Sun should seriously think about getting into the PC hardware business for the high end proffesionals, there really is more potential to sell peripherals for the wide PC market then there is in trying to get everybody to switch over to their plateform. (how ever kick ass their machines may be.)
Ah, besides, a G400 MAX card that could do a bit more in the 3D arena from time to time would also be nice, hehe. I would seriously like to be able to run the occasional game at a resolution higher then 640x480@16bit color (well actualy I can run in 32bit color since the G400 was one of the first consumer cards to not take
Ah, and no the G500 is not what I am talking about. ^_^
Oh well, hopefuly the Kyro3 will be coming out Any Day Now(TM), though I do believe that it is a year or so behind its unofficaly leaked due date, LOL!
Need help treating your acne? Come here!
> There are people who do visualisation who care about this stuff. As for the color, does anyone know if you can actually see any difference there ? I mean - 24 bit color is 16M colors ?
Yes, 24 Bit color is 16M colors, but that is *inadequate* when you start talking about color gradients. 24-bit color has 3 color channels, each with 8-bit depth. That allows for 256 shades of *primary colors*, but the eye can detect millions of shades. A higher color bit depth has less banding issues.
3DRAM has been around 4-5 years or so. It is nice technology, but to answer your rhetorical question, adding logic operations to memory adds significantly to the expense of the RAM. (It's a non-commodity part made by Mitsubishi, and at the very least must be tested, and I think manufactured, in custom ways.)
It also reduces memory flexibility; you can't just take some of that huge texture memory you have and start using it as the frame+Z buffer of a dual-head display for example, unless the right amount of 3D RAM was spec'ed in the hardware design to begin with.
Also, at least in the early days, some blending modes were supported and others weren't.
Reducing Z buffer bandwidth is pretty nice though, don't get me wrong. But most of the industry has stuck with the volume economics of more conventional RAM types.
--LP
Looks like the two may be comparable. The Fuel costs about $11,000 for a R14K 600 model. I think that the Fuels v12 graphics may have the edge here, but for slightly lower end stuff, I can see companies going with Sun (We know they'll be around in 5 years) instead of SGI for some of their MCAD stuff.
What Sun gives you is a bit more performance per processor, or a bit more performance per multiprocessor box. But that is not usually a compelling argument, since big computations are usually distributed anyway, and it's still cheaper to build a 200 processor Beowulf cluster than to buy a 100 processor SPARC box. (The Beowulf probably also gives you better I/O and memory bandwidth overall.)

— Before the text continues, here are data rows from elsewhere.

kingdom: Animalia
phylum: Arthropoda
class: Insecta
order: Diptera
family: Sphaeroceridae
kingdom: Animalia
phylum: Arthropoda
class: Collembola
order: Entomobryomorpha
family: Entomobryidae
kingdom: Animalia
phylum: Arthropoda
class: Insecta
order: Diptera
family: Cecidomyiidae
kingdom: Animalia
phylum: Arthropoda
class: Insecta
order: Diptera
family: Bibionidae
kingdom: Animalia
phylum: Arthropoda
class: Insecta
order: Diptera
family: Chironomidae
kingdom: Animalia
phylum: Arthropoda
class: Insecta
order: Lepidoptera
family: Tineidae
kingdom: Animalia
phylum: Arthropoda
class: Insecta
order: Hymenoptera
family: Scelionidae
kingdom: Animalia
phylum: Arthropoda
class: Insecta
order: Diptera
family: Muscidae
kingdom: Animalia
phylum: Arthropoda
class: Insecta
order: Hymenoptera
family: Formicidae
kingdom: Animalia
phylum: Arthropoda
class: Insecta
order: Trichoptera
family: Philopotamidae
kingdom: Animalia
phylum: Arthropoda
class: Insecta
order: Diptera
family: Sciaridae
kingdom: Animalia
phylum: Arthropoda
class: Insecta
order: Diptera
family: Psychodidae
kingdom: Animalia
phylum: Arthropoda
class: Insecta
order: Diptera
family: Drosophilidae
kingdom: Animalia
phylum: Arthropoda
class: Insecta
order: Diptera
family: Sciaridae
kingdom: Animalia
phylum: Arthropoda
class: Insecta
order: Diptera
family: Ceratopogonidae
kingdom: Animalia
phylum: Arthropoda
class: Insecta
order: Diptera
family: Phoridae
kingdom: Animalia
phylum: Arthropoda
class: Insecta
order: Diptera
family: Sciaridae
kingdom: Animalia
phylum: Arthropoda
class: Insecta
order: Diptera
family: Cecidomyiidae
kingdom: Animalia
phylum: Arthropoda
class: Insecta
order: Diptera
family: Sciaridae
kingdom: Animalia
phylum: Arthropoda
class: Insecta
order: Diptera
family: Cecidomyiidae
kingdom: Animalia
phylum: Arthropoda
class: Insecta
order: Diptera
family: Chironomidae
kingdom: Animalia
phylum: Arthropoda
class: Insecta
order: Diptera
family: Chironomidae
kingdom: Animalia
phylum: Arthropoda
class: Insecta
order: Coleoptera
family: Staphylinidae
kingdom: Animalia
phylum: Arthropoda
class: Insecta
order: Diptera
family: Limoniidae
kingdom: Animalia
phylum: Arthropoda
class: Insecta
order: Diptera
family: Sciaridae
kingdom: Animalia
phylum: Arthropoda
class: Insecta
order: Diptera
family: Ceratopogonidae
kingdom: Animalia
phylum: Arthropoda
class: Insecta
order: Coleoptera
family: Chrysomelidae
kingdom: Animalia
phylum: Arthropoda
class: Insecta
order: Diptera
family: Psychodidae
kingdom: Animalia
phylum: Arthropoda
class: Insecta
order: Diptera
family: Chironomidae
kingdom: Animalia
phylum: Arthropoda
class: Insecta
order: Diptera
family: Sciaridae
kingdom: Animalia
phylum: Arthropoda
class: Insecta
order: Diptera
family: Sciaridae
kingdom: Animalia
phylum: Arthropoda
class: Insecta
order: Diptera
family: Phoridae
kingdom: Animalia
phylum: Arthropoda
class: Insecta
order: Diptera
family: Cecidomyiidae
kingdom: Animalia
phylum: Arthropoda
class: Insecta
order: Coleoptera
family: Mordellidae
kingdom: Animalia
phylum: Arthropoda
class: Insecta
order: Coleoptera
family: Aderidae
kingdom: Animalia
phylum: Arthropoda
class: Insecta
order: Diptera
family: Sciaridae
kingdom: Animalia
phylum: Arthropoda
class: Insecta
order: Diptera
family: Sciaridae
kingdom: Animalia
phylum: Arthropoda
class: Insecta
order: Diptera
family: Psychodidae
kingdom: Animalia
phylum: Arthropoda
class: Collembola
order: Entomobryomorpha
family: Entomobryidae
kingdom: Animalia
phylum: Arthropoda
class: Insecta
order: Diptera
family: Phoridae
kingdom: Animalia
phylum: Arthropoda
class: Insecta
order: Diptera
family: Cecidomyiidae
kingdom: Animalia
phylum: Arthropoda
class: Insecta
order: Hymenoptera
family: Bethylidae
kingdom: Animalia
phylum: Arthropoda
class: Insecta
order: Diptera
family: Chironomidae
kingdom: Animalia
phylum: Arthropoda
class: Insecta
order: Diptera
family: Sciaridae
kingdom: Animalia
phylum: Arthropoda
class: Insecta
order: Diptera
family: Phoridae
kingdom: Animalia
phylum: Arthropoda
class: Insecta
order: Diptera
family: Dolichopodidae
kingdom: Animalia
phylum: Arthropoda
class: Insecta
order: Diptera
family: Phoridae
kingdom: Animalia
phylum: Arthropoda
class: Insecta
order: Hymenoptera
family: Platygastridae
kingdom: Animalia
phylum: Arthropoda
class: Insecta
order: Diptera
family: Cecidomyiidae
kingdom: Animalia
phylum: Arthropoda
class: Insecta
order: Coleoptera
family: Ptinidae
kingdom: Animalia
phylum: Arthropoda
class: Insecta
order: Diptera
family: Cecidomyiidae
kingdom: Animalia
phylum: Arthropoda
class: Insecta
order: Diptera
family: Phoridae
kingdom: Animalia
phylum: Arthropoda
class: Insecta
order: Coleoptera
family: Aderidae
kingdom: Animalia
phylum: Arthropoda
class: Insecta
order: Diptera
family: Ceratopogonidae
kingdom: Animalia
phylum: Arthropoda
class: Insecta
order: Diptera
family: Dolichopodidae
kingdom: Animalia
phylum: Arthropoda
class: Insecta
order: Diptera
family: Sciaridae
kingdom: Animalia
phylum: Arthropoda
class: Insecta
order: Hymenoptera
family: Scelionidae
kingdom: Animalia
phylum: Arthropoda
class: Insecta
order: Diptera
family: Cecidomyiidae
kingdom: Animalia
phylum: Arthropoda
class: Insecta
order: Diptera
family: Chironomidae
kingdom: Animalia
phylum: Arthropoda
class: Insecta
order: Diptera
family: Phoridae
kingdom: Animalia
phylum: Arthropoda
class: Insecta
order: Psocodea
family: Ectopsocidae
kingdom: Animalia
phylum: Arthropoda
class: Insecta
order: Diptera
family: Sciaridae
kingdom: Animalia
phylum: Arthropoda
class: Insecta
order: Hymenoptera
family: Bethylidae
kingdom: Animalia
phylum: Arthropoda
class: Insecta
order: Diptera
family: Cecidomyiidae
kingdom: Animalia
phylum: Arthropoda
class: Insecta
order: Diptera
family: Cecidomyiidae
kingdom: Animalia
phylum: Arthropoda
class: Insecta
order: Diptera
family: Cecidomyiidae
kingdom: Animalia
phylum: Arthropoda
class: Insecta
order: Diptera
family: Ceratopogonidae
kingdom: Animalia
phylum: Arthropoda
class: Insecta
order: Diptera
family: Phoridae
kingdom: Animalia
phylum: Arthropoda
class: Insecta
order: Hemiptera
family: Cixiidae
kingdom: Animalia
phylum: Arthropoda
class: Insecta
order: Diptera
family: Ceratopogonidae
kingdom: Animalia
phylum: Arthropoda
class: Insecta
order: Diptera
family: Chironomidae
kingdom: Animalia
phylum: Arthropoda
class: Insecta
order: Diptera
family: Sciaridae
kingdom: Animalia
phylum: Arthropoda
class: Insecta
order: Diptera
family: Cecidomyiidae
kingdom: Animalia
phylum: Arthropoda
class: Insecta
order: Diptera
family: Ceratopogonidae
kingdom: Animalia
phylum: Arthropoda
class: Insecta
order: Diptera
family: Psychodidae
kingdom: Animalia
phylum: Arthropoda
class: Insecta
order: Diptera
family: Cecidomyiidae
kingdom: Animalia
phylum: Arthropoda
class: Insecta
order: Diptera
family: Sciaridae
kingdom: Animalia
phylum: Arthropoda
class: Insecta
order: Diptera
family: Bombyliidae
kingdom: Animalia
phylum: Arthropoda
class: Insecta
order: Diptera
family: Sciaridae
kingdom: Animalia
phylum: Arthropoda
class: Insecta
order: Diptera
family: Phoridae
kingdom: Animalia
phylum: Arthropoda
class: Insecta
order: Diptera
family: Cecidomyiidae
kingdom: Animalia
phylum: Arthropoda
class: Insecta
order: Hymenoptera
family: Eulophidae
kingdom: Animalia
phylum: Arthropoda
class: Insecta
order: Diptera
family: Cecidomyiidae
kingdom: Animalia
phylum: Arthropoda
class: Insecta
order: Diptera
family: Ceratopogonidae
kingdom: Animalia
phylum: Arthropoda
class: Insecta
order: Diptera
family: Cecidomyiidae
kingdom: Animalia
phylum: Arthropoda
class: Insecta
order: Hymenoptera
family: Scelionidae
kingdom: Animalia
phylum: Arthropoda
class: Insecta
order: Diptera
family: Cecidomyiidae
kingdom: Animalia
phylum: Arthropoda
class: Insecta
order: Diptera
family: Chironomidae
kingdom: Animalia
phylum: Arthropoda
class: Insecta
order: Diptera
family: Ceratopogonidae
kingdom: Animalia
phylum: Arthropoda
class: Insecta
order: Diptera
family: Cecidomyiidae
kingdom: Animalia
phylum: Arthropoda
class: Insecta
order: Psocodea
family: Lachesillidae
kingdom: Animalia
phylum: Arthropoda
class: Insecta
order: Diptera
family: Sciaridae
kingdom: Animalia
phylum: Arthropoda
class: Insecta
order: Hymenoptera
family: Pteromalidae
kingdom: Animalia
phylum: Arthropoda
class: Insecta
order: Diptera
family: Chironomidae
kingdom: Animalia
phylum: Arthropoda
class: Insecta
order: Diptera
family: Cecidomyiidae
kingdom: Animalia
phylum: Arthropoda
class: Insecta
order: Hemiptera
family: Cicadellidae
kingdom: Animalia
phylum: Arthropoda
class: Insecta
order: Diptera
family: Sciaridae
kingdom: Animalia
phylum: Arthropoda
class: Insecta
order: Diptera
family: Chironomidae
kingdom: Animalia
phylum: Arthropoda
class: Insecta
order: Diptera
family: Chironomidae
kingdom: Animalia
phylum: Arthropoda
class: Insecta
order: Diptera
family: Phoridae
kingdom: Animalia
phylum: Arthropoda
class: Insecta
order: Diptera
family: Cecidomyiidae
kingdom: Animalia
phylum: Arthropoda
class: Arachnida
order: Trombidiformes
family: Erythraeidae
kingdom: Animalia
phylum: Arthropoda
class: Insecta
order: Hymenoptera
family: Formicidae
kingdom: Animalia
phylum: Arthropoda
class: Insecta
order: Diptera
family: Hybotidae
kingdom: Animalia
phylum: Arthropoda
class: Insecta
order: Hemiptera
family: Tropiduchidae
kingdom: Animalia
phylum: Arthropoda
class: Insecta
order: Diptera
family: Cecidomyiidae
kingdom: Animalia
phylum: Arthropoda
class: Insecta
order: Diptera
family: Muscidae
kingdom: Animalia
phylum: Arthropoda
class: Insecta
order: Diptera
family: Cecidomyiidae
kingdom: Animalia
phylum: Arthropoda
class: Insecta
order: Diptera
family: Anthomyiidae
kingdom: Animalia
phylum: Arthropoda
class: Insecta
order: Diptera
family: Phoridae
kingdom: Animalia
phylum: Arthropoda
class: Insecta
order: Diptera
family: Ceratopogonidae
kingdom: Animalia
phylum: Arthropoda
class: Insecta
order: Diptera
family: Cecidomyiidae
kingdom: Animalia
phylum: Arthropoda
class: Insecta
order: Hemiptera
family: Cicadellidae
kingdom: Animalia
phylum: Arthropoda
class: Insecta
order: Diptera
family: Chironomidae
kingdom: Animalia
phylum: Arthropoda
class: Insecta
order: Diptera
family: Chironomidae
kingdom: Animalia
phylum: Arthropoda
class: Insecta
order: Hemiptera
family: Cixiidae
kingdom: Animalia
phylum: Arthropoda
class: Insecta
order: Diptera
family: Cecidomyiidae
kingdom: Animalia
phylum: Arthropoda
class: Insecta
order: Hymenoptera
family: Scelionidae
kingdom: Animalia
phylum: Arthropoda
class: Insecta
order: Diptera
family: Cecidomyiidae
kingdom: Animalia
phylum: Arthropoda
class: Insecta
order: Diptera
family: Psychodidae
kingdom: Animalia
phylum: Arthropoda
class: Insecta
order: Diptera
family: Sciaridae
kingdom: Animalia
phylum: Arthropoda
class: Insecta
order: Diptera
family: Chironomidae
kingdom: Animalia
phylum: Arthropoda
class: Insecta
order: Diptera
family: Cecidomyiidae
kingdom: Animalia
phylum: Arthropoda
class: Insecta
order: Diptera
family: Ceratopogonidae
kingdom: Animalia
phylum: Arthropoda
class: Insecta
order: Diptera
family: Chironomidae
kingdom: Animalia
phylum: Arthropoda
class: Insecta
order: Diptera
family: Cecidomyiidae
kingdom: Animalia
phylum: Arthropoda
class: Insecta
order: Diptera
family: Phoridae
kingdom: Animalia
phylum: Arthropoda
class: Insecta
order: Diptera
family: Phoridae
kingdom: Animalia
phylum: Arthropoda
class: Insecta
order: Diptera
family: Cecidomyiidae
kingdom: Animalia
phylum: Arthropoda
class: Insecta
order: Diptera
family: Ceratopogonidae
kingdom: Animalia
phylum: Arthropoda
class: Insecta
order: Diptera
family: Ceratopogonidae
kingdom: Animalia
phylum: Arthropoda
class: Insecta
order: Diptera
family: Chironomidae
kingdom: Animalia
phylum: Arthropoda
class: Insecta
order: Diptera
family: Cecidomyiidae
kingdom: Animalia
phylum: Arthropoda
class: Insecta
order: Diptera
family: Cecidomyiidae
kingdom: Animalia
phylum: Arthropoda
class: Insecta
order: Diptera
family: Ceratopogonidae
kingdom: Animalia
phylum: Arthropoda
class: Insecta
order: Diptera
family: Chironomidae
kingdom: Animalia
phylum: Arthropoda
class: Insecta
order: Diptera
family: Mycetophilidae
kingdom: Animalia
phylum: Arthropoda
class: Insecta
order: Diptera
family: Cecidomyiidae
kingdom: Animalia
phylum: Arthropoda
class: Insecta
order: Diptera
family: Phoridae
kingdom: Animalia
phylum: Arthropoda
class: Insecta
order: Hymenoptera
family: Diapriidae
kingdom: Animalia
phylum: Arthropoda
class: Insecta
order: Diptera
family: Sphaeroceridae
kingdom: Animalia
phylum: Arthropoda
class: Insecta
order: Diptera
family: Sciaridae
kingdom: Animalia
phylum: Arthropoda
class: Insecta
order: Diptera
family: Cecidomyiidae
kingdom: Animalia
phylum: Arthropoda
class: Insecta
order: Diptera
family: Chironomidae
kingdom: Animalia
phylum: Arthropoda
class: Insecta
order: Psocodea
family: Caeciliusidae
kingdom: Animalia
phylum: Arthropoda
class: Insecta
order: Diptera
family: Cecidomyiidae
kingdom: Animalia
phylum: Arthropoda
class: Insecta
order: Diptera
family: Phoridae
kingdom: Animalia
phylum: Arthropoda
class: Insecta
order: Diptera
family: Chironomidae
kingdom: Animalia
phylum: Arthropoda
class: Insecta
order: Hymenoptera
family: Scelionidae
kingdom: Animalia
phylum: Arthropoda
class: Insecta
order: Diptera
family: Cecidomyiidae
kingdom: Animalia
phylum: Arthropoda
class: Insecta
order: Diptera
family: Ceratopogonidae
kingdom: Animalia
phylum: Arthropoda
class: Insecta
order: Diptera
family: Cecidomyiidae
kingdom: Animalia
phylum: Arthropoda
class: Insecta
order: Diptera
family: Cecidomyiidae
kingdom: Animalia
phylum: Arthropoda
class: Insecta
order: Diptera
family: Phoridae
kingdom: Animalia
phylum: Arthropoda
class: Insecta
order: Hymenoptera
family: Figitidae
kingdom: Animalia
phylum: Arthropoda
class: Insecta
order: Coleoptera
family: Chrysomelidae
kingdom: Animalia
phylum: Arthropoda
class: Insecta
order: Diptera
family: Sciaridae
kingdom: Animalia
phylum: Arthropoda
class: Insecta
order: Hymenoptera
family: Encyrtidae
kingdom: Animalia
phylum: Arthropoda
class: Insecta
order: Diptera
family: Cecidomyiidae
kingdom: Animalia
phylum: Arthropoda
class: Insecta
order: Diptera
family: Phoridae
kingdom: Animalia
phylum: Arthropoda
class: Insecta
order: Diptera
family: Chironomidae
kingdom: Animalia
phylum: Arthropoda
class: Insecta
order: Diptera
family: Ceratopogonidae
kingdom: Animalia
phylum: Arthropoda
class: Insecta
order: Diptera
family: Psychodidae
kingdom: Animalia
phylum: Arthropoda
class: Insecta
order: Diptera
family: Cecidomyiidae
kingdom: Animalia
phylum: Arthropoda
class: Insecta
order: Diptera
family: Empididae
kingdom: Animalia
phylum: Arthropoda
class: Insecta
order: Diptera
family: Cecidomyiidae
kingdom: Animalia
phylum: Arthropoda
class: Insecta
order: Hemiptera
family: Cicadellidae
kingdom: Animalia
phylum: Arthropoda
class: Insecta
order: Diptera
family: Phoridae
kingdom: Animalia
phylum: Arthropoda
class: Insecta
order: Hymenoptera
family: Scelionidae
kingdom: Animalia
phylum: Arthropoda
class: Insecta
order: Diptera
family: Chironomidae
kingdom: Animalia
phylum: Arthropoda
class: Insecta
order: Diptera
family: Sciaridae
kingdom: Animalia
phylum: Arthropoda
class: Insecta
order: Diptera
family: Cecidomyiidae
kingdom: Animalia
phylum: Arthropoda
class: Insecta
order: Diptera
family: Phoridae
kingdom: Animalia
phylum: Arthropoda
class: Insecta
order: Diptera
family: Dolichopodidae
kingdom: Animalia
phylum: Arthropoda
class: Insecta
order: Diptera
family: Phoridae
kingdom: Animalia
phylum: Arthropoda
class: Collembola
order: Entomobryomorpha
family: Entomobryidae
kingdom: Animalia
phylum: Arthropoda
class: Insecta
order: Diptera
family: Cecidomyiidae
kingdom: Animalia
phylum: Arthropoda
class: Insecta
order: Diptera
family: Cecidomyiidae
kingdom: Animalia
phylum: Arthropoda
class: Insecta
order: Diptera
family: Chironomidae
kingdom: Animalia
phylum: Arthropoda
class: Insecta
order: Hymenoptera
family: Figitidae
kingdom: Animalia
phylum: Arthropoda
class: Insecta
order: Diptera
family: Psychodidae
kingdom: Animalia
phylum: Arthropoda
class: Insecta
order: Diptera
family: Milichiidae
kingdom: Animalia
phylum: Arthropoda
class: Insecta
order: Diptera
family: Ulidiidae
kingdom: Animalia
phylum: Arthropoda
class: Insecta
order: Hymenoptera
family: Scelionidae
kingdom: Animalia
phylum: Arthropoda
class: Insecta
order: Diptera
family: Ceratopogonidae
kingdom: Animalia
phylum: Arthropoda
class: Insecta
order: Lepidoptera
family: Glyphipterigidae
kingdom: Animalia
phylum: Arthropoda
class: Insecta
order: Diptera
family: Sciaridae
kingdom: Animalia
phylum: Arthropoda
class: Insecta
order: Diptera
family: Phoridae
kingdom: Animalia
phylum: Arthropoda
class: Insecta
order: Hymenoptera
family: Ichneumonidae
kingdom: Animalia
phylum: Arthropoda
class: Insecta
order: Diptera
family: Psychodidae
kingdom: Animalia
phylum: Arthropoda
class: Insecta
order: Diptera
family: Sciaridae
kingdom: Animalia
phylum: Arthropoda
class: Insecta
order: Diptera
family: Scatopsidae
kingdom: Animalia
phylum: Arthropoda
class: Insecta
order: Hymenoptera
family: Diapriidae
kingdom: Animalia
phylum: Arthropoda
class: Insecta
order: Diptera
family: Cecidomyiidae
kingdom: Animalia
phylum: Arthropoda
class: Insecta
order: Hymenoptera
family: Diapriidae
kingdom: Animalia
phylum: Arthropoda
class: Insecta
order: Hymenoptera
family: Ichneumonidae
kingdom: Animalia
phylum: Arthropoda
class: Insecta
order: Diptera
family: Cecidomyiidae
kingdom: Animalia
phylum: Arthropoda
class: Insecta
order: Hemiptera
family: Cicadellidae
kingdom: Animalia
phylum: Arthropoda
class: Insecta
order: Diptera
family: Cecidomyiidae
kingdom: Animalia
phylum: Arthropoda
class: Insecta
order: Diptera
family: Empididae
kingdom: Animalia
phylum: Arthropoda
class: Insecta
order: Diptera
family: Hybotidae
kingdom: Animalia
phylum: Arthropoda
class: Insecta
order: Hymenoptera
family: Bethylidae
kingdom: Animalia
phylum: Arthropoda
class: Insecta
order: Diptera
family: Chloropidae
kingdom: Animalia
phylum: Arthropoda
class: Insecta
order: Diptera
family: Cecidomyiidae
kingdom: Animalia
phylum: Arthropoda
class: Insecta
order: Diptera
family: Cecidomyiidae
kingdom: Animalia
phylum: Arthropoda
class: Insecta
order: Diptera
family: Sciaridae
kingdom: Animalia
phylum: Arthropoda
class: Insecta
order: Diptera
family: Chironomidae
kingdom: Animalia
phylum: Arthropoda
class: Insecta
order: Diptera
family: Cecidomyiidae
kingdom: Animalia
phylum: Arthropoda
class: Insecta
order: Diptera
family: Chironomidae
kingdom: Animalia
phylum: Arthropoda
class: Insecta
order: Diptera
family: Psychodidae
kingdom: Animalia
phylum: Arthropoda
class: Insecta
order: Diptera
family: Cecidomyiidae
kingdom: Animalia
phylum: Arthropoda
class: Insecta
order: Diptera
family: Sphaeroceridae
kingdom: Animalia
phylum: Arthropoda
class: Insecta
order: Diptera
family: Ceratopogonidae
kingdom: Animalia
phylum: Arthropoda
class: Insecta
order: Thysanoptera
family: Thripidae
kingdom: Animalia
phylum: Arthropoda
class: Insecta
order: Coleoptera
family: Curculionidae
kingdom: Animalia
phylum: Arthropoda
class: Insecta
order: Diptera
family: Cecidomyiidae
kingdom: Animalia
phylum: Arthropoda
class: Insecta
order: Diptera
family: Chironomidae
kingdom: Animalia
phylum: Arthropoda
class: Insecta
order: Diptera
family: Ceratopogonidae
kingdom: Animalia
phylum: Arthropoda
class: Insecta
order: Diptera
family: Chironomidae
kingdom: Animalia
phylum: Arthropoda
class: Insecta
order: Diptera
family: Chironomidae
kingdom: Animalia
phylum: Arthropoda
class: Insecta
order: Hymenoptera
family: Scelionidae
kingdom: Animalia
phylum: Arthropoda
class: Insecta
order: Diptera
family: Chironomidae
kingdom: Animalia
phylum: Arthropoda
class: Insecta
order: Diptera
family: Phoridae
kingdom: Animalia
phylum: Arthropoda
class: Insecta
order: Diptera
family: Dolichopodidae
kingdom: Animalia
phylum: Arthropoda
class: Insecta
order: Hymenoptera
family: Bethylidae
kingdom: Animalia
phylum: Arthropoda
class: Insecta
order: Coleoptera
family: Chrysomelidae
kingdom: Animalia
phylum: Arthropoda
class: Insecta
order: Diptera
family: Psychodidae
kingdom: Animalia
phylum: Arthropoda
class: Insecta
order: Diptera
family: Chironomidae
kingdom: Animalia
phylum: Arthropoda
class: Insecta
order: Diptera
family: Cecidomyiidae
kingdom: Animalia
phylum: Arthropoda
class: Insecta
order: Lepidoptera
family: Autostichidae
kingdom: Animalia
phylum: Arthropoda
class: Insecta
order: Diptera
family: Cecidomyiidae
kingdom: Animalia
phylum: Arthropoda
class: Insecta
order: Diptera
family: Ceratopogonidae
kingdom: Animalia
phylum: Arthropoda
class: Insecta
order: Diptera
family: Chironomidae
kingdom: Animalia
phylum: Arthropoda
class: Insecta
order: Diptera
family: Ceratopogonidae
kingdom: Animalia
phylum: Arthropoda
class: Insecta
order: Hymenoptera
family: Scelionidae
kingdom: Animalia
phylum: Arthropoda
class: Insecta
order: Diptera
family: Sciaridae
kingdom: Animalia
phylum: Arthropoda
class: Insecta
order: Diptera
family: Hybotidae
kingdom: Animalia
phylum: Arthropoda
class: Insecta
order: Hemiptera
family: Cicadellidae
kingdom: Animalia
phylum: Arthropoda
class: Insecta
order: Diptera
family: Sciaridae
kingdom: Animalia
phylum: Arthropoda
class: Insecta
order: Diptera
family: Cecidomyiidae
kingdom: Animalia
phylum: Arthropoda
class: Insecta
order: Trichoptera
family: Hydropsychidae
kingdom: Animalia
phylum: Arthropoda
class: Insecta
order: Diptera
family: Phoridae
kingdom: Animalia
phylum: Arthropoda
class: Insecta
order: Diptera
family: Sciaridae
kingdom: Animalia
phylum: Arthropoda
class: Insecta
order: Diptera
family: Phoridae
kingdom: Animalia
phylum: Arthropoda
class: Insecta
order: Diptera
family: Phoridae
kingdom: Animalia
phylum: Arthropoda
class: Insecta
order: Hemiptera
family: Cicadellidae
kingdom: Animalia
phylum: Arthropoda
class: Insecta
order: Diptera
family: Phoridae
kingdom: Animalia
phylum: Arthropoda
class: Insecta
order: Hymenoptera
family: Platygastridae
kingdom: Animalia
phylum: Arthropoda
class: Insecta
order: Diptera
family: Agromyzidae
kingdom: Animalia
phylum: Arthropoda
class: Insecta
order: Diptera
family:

64bit processing is not compelling enough to cause a lot of people to switch. With cheap memory, that will change over the next couple of years, but then AMD and Intel will have mature 64bit offerings.
Sorry, but Sun has been steadily going downhill. They just don't have much of a market anymore.
Actually, our Linux Beowulf cluster is in our machine room, next to a (now unused and defunct) Sun Enterprise server.
DEC had at least competitive hardware, you're right. Maybe better. But my point was DEC was no a case where Sun developed superior hardware and was beat.
The "Non-Stop" line is interesting though. This is the old Tandem product line. Tandem specialized in systems that never went down -- even if some of the hardware was broken. Not that impressive nowadays, but Tandem dominated the field 20 years ago. After the '89 quake, Tandem got a service call from a bank whose mainframe server had been knocked over by the first shock -- but was still running. So please tell us, how do we bring it back upright without shutting it down?